The British government should take a tougher stance against Volkswagen following its emissions fraud, according to a report by the Environmental Audit Committee. “There’s been a worrying inertia from ministers in tackling the VW scandal and they should decide whether to take legal action,” said Mary Creagh, chair of the committee. The committee scrutinises the government, but its recommendations are not legally binding. The report also recommended an increase in the use of electric cars and a reduction in air pollution from transport. BusinessGreen also covers the story.
Héla Cheikhrouhou, former head of the Green Climate Fund, has said that the fund needs more projects in order to bring about a low-carbon transformation. “Now our rules are very broad… the net that exists is very wide, so anything goes,” she said in an interview. Money spent through the GCF must have a “transformational impact”. Cheikhrouhou said that agencies need to “make a bigger effort to bring us things that are not just ready and have been lying around for a while”.
More than 3,500 churches across Britain have switched their electricity to renewables or are planning to do so, according to data released on Thursday. This includes the majority of Salvation Army sites, a third of Quaker meeting houses and about 2,000 churches belonging to 16 Catholic dioceses. This is a small proportion of the 50,000 Christian churches across the UK. The Financial Times also covers the news.
Comment.
First came the “viral spiral”. Now climate scientist Ed Hawkins has created another climate change graphic, this time a series of 167 maps, which altogether show how the world has warmed since the 1850s. Climate Central looks at how the maps were put together, and what they show about the planet.
Michael Liebreich and Angus McCrone of Bloomberg New Energy Finance predict a bright future for the electric car. But complex shifts like this would be always have knock-on effects to other industries, they argue.
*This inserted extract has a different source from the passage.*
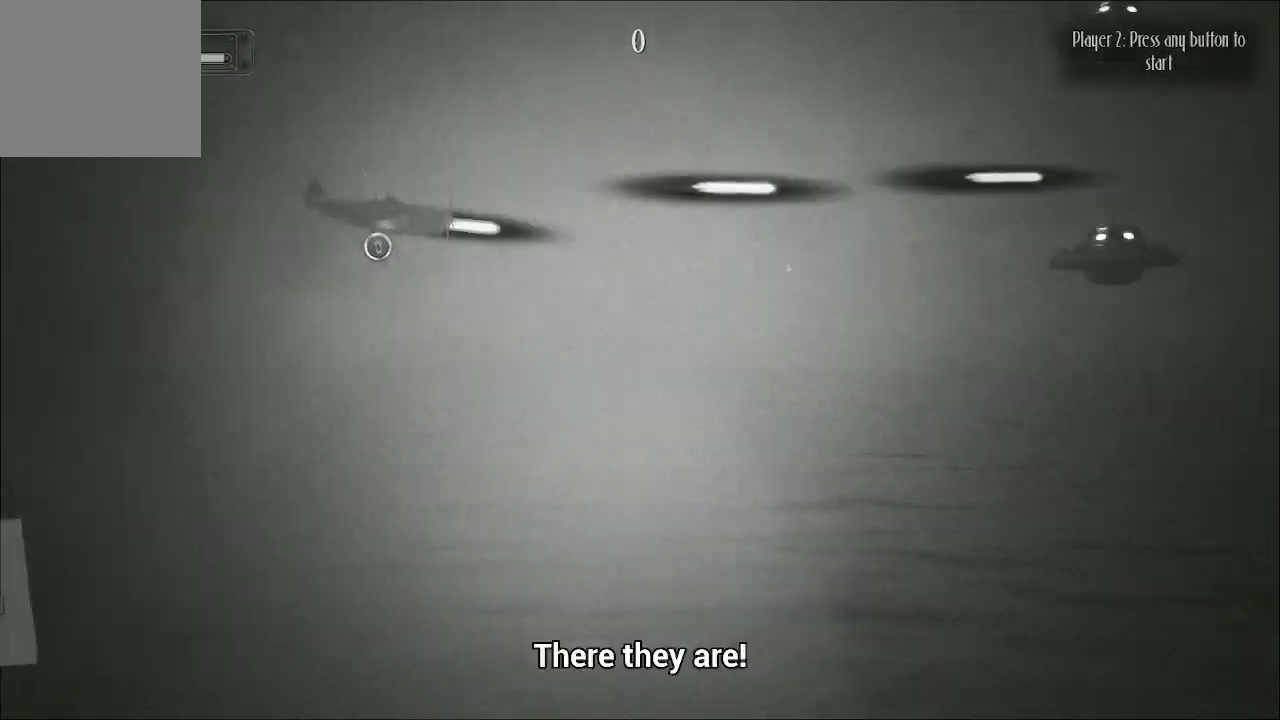
{"buttons": ["A"], "left_stick": "down-right", "right_stick": "center", "events": []}
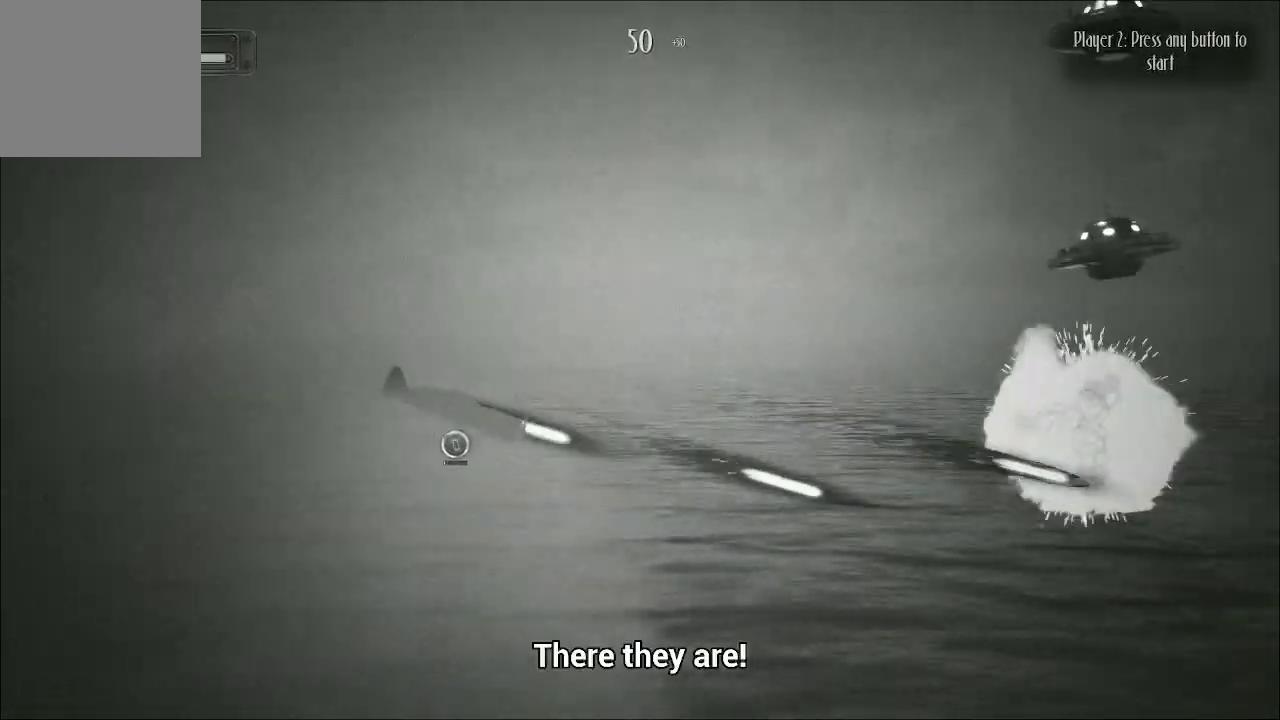
{"buttons": ["A"], "left_stick": "right", "right_stick": "center", "events": [[33, "left_stick", "up-right"], [367, "left_stick", "right"]]}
The flip to a new way of transportation will also impact sectors such as the electricity system, oil companies and road infrastructure.
Science.
A new study examines what the presence of bioenergy with carbon capture and storage (BECCS) in a world committed to limiting climate change to 2C means for fossil fuel use, carbon prices and food prices. Widespread adoption of the technology allows the continued use and export of fossil fuels, the study finds, and reduces the upward pressure on food prices by lowering carbon prices and reducing the total biomass demand in climate change mitigation scenarios. Nevertheless, the authors warn many technical and institutional challenges need to be addressed before BECCS can be deployed at scale.